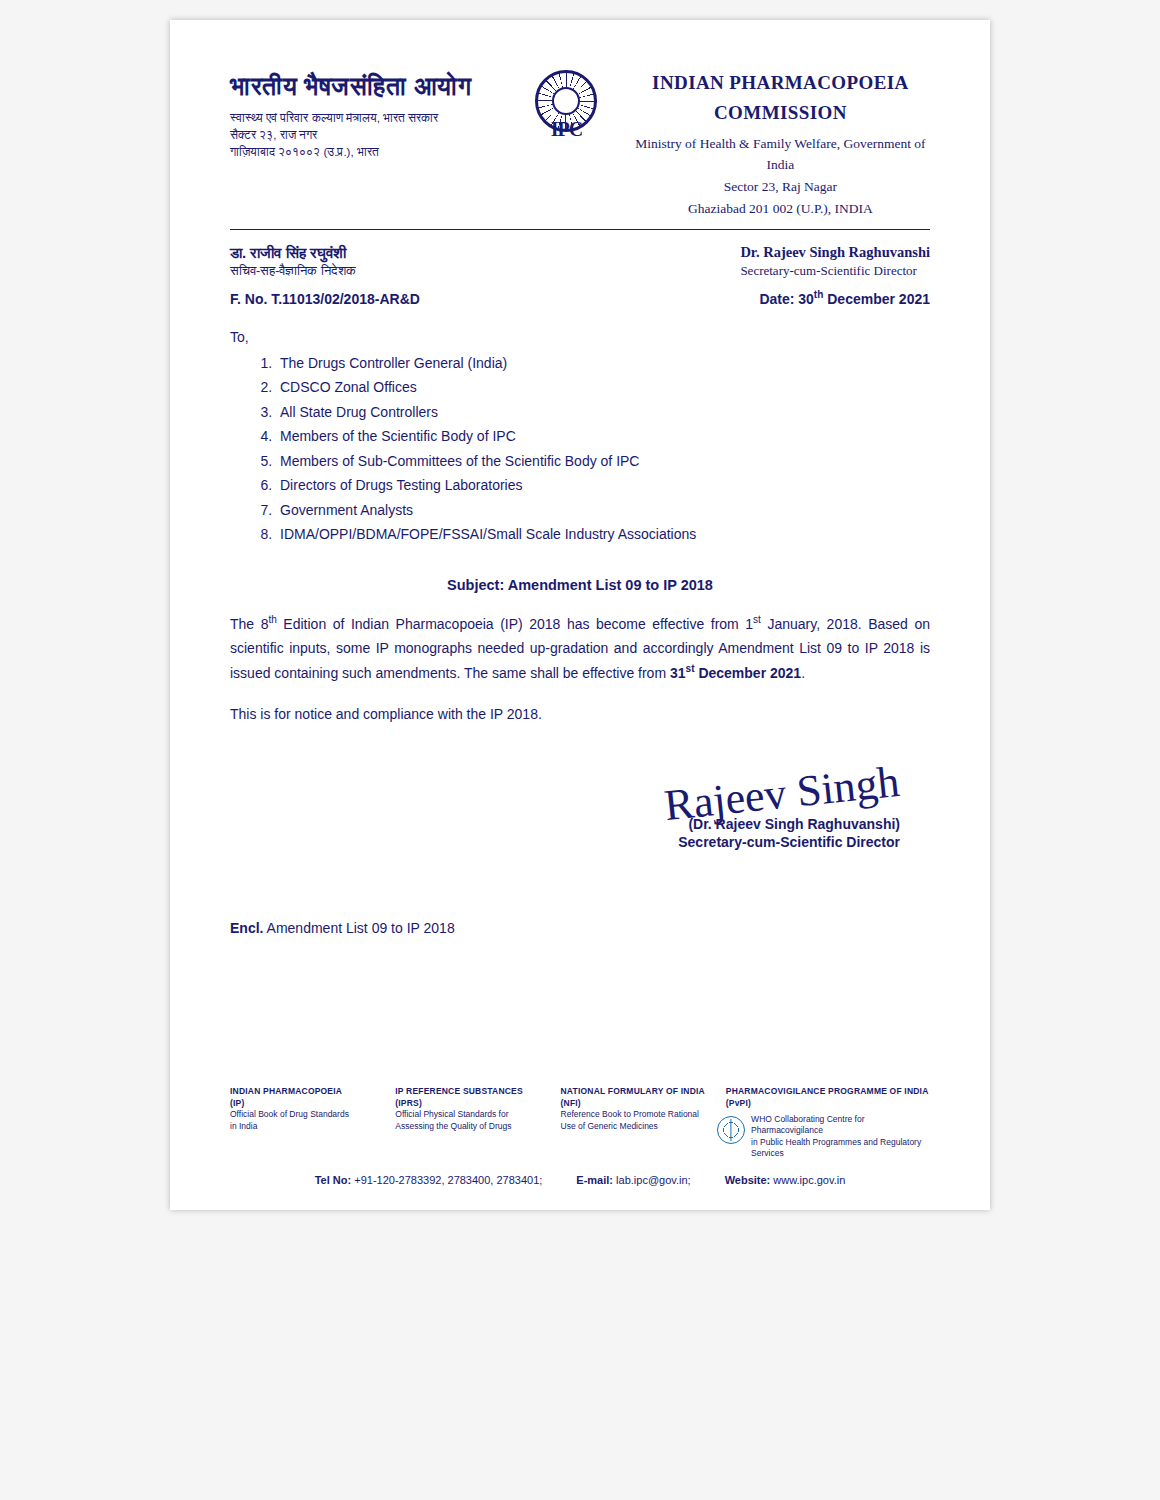भारतीय भैषजसंहिता आयोग
स्वास्थ्य एवं परिवार कल्याण मंत्रालय, भारत सरकार
सैक्टर २३, राज नगर
गाज़ियाबाद २०१००२ (उ.प्र.), भारत
IPC
INDIAN PHARMACOPOEIA COMMISSION
Ministry of Health & Family Welfare, Government of India
Sector 23, Raj Nagar
Ghaziabad 201 002 (U.P.), INDIA
डा. राजीव सिंह रघुवंशी
सचिव-सह-वैज्ञानिक निदेशक
Dr. Rajeev Singh Raghuvanshi
Secretary-cum-Scientific Director
F. No. T.11013/02/2018-AR&D
Date: 30th December 2021
To,
The Drugs Controller General (India)
CDSCO Zonal Offices
All State Drug Controllers
Members of the Scientific Body of IPC
Members of Sub-Committees of the Scientific Body of IPC
Directors of Drugs Testing Laboratories
Government Analysts
IDMA/OPPI/BDMA/FOPE/FSSAI/Small Scale Industry Associations
Subject: Amendment List 09 to IP 2018
The 8th Edition of Indian Pharmacopoeia (IP) 2018 has become effective from 1st January, 2018. Based on scientific inputs, some IP monographs needed up-gradation and accordingly Amendment List 09 to IP 2018 is issued containing such amendments. The same shall be effective from 31st December 2021.
This is for notice and compliance with the IP 2018.
Rajeev Singh
(Dr. Rajeev Singh Raghuvanshi)
Secretary-cum-Scientific Director
Encl. Amendment List 09 to IP 2018
INDIAN PHARMACOPOEIA
(IP)
Official Book of Drug Standards
in India
IP REFERENCE SUBSTANCES
(IPRS)
Official Physical Standards for
Assessing the Quality of Drugs
NATIONAL FORMULARY OF INDIA
(NFI)
Reference Book to Promote Rational
Use of Generic Medicines
PHARMACOVIGILANCE PROGRAMME OF INDIA
(PvPI)
WHO Collaborating Centre for Pharmacovigilance
in Public Health Programmes and Regulatory
Services
Tel No: +91-120-2783392, 2783400, 2783401; E-mail: lab.ipc@gov.in; Website: www.ipc.gov.in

YOUR OBJECTIVE ::
Reproduce, word for word and in full, only the lines above that start at the line with "CDSCO Zonal Offices" and run through the line with "Official Physical Standards for", both ends included.

THE COMPLETED TASK ::
CDSCO Zonal Offices
All State Drug Controllers
Members of the Scientific Body of IPC
Members of Sub-Committees of the Scientific Body of IPC
Directors of Drugs Testing Laboratories
Government Analysts
IDMA/OPPI/BDMA/FOPE/FSSAI/Small Scale Industry Associations
Subject: Amendment List 09 to IP 2018
The 8th Edition of Indian Pharmacopoeia (IP) 2018 has become effective from 1st January, 2018. Based on scientific inputs, some IP monographs needed up-gradation and accordingly Amendment List 09 to IP 2018 is issued containing such amendments. The same shall be effective from 31st December 2021.
This is for notice and compliance with the IP 2018.
Rajeev Singh
(Dr. Rajeev Singh Raghuvanshi)
Secretary-cum-Scientific Director
Encl. Amendment List 09 to IP 2018
INDIAN PHARMACOPOEIA
(IP)
Official Book of Drug Standards
in India
IP REFERENCE SUBSTANCES
(IPRS)
Official Physical Standards for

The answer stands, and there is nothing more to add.